Schreiben Sie den Seitentext zur Framework-Wahl vollständig und ohne jede Änderung ab.

### Seitentext
++++++++
# Framework-Wahl



## Captn Sebi (19. Jan 2012)

Moin Moin!

ich arbeite momentan an einer kleinen Datenbankanwendung, grundsätzlich geht es da um die Verwaltung von Songtexten mit Zusatzinfos. Im Hintergrund läuft Derby, Embedded. Welches Framework würdet ihr mir empfehlen, EclipseLink oder doch Hibernate?
Dann noch eine etwas speziellere Frage: Wo liegt die Längen-Begrenzung der Tabelleneinträge? Ist es Sinnvoll einen (unter Umständen mehrere Seiten langen) Songtext in eine Tabelle mit Titel, Interpret, und Zusatzinfos zu schreiben, oder wäre eine andere Vorgehensweise besser?

Vielen Dank schonmal für eure Hilfe!


----------



## nillehammer (19. Jan 2012)

> Welches Framework würdet ihr mir empfehlen, EclipseLink oder doch Hibernate?
++++++++
### Rohdaten
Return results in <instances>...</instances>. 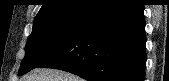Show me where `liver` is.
<instances>
[{"label":"liver","mask_w":169,"mask_h":81,"mask_svg":"<svg viewBox=\"0 0 169 81\" xmlns=\"http://www.w3.org/2000/svg\"><path fill=\"white\" fill-rule=\"evenodd\" d=\"M24 81H80V78L70 73L55 69H34Z\"/></svg>","instance_id":"obj_1"}]
</instances>
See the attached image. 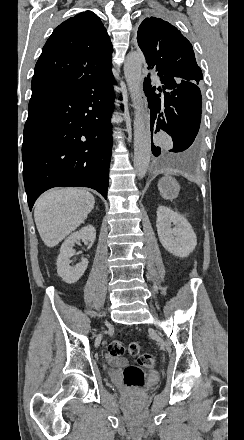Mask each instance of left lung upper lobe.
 <instances>
[{
  "instance_id": "left-lung-upper-lobe-1",
  "label": "left lung upper lobe",
  "mask_w": 244,
  "mask_h": 440,
  "mask_svg": "<svg viewBox=\"0 0 244 440\" xmlns=\"http://www.w3.org/2000/svg\"><path fill=\"white\" fill-rule=\"evenodd\" d=\"M137 41L147 68L158 76L199 84L202 72L193 47L175 26L160 18H146L139 26Z\"/></svg>"
}]
</instances>
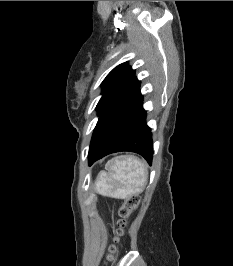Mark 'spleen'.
<instances>
[{"instance_id": "obj_1", "label": "spleen", "mask_w": 233, "mask_h": 266, "mask_svg": "<svg viewBox=\"0 0 233 266\" xmlns=\"http://www.w3.org/2000/svg\"><path fill=\"white\" fill-rule=\"evenodd\" d=\"M105 169L107 172L98 174L95 183L97 193L124 199L143 192L148 172L138 158L118 156L108 161Z\"/></svg>"}]
</instances>
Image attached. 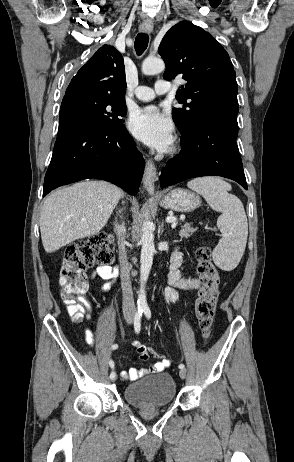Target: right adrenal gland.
<instances>
[{
	"label": "right adrenal gland",
	"mask_w": 294,
	"mask_h": 462,
	"mask_svg": "<svg viewBox=\"0 0 294 462\" xmlns=\"http://www.w3.org/2000/svg\"><path fill=\"white\" fill-rule=\"evenodd\" d=\"M117 215H119V217L122 218L121 210L118 211ZM117 224H118V221H117V218H115V222L113 223V225L116 226Z\"/></svg>",
	"instance_id": "1"
}]
</instances>
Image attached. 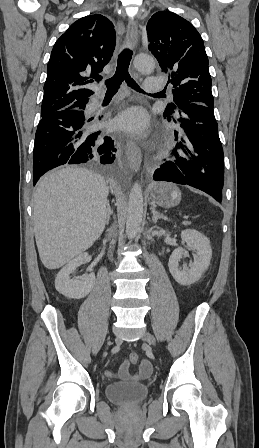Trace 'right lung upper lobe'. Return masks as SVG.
<instances>
[{"label":"right lung upper lobe","mask_w":259,"mask_h":448,"mask_svg":"<svg viewBox=\"0 0 259 448\" xmlns=\"http://www.w3.org/2000/svg\"><path fill=\"white\" fill-rule=\"evenodd\" d=\"M116 44L113 23L93 14L75 21L56 41L47 65L41 116L87 103L91 83L110 61Z\"/></svg>","instance_id":"right-lung-upper-lobe-1"}]
</instances>
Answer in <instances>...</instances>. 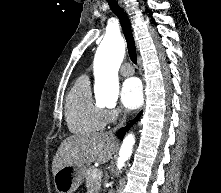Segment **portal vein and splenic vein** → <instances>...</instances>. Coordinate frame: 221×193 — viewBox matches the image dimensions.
<instances>
[{"label":"portal vein and splenic vein","mask_w":221,"mask_h":193,"mask_svg":"<svg viewBox=\"0 0 221 193\" xmlns=\"http://www.w3.org/2000/svg\"><path fill=\"white\" fill-rule=\"evenodd\" d=\"M102 174V171L100 169H95L92 173V177L96 178Z\"/></svg>","instance_id":"18ae733b"}]
</instances>
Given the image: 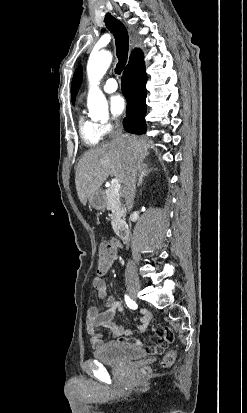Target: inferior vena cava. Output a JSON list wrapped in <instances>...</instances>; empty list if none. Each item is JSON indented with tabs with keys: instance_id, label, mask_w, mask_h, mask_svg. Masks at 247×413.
Here are the masks:
<instances>
[{
	"instance_id": "inferior-vena-cava-1",
	"label": "inferior vena cava",
	"mask_w": 247,
	"mask_h": 413,
	"mask_svg": "<svg viewBox=\"0 0 247 413\" xmlns=\"http://www.w3.org/2000/svg\"><path fill=\"white\" fill-rule=\"evenodd\" d=\"M112 140L113 142H130V136L129 134H123L122 128H117L114 132ZM126 150L127 160L123 174V192L127 209L131 211L135 196L136 176L138 170L141 168V164L139 156L132 144H128V146H126ZM125 281L126 283H130V281H138V275L133 261H128L126 265Z\"/></svg>"
}]
</instances>
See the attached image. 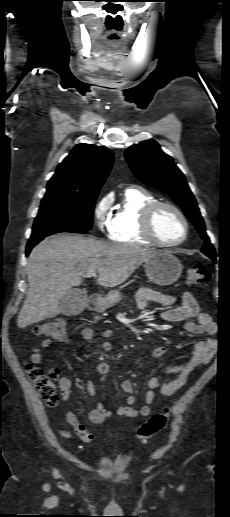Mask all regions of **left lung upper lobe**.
Wrapping results in <instances>:
<instances>
[{"label": "left lung upper lobe", "instance_id": "5c2ea615", "mask_svg": "<svg viewBox=\"0 0 230 517\" xmlns=\"http://www.w3.org/2000/svg\"><path fill=\"white\" fill-rule=\"evenodd\" d=\"M125 157L135 176L145 184L168 194L198 229L205 241L202 252L216 261V253L206 235L204 221L196 200L190 191L183 173L173 159L165 154L154 140H146L130 146Z\"/></svg>", "mask_w": 230, "mask_h": 517}]
</instances>
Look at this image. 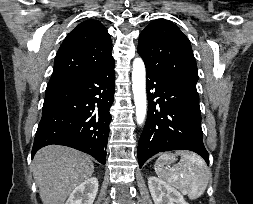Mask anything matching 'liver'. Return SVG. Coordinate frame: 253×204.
Instances as JSON below:
<instances>
[{
	"label": "liver",
	"instance_id": "1",
	"mask_svg": "<svg viewBox=\"0 0 253 204\" xmlns=\"http://www.w3.org/2000/svg\"><path fill=\"white\" fill-rule=\"evenodd\" d=\"M32 171L43 204H64L71 192L92 176L94 165L84 153L49 145L36 153Z\"/></svg>",
	"mask_w": 253,
	"mask_h": 204
}]
</instances>
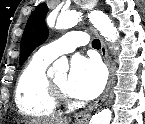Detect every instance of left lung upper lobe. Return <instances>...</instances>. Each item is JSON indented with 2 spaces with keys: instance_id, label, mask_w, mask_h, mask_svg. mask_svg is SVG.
<instances>
[{
  "instance_id": "left-lung-upper-lobe-1",
  "label": "left lung upper lobe",
  "mask_w": 145,
  "mask_h": 124,
  "mask_svg": "<svg viewBox=\"0 0 145 124\" xmlns=\"http://www.w3.org/2000/svg\"><path fill=\"white\" fill-rule=\"evenodd\" d=\"M47 13V5L41 3L29 17L20 45V64H23L32 51L47 39L49 33L45 23Z\"/></svg>"
}]
</instances>
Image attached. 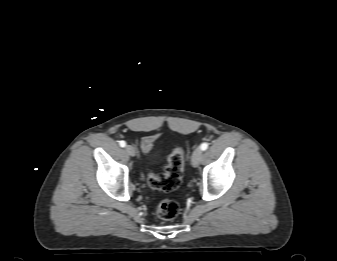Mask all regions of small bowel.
<instances>
[{
    "label": "small bowel",
    "mask_w": 337,
    "mask_h": 261,
    "mask_svg": "<svg viewBox=\"0 0 337 261\" xmlns=\"http://www.w3.org/2000/svg\"><path fill=\"white\" fill-rule=\"evenodd\" d=\"M159 137V134H151L148 136H145L140 141V147L143 151V153L147 154L151 151L153 148L154 142Z\"/></svg>",
    "instance_id": "small-bowel-1"
}]
</instances>
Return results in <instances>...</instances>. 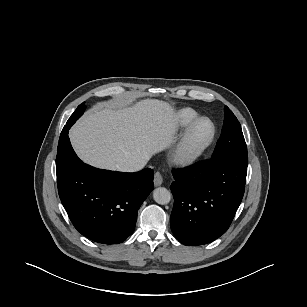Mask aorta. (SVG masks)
I'll return each instance as SVG.
<instances>
[{
  "mask_svg": "<svg viewBox=\"0 0 307 307\" xmlns=\"http://www.w3.org/2000/svg\"><path fill=\"white\" fill-rule=\"evenodd\" d=\"M153 199L156 203L165 205L171 201V193L165 187H158L153 191Z\"/></svg>",
  "mask_w": 307,
  "mask_h": 307,
  "instance_id": "obj_1",
  "label": "aorta"
}]
</instances>
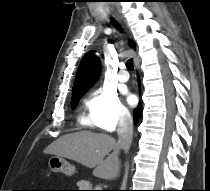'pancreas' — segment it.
<instances>
[{"label": "pancreas", "instance_id": "obj_1", "mask_svg": "<svg viewBox=\"0 0 210 191\" xmlns=\"http://www.w3.org/2000/svg\"><path fill=\"white\" fill-rule=\"evenodd\" d=\"M78 186L81 190H89L92 188V184L89 181H85V180L79 181Z\"/></svg>", "mask_w": 210, "mask_h": 191}]
</instances>
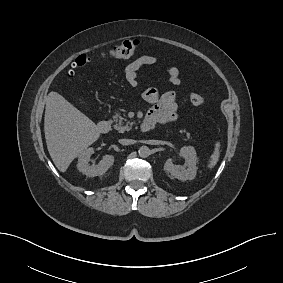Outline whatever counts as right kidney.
<instances>
[{
  "label": "right kidney",
  "mask_w": 283,
  "mask_h": 283,
  "mask_svg": "<svg viewBox=\"0 0 283 283\" xmlns=\"http://www.w3.org/2000/svg\"><path fill=\"white\" fill-rule=\"evenodd\" d=\"M94 154V149L92 147L85 149L78 158L77 168L80 172L86 176L95 177L105 174V172L113 165L114 156L105 155L98 165H90L89 159L91 155Z\"/></svg>",
  "instance_id": "right-kidney-1"
}]
</instances>
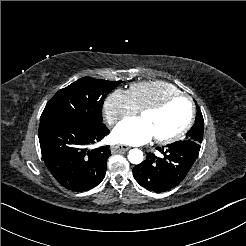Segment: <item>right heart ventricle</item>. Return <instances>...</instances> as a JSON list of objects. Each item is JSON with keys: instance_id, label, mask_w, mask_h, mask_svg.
Segmentation results:
<instances>
[{"instance_id": "right-heart-ventricle-1", "label": "right heart ventricle", "mask_w": 246, "mask_h": 246, "mask_svg": "<svg viewBox=\"0 0 246 246\" xmlns=\"http://www.w3.org/2000/svg\"><path fill=\"white\" fill-rule=\"evenodd\" d=\"M129 93L135 110L140 112L147 106L157 104L167 97L179 93V90L170 83L154 81L132 84Z\"/></svg>"}]
</instances>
++++++++
### Antwort
# Framework-Wahl



## Captn Sebi (19. Jan 2012)

Moin Moin!

ich arbeite momentan an einer kleinen Datenbankanwendung, grundsätzlich geht es da um die Verwaltung von Songtexten mit Zusatzinfos. Im Hintergrund läuft Derby, Embedded. Welches Framework würdet ihr mir empfehlen, EclipseLink oder doch Hibernate?
Dann noch eine etwas speziellere Frage: Wo liegt die Längen-Begrenzung der Tabelleneinträge? Ist es Sinnvoll einen (unter Umständen mehrere Seiten langen) Songtext in eine Tabelle mit Titel, Interpret, und Zusatzinfos zu schreiben, oder wäre eine andere Vorgehensweise besser?

Vielen Dank schonmal für eure Hilfe!


----------



## nillehammer (19. Jan 2012)

> Welches Framework würdet ihr mir empfehlen, EclipseLink oder doch Hibernate?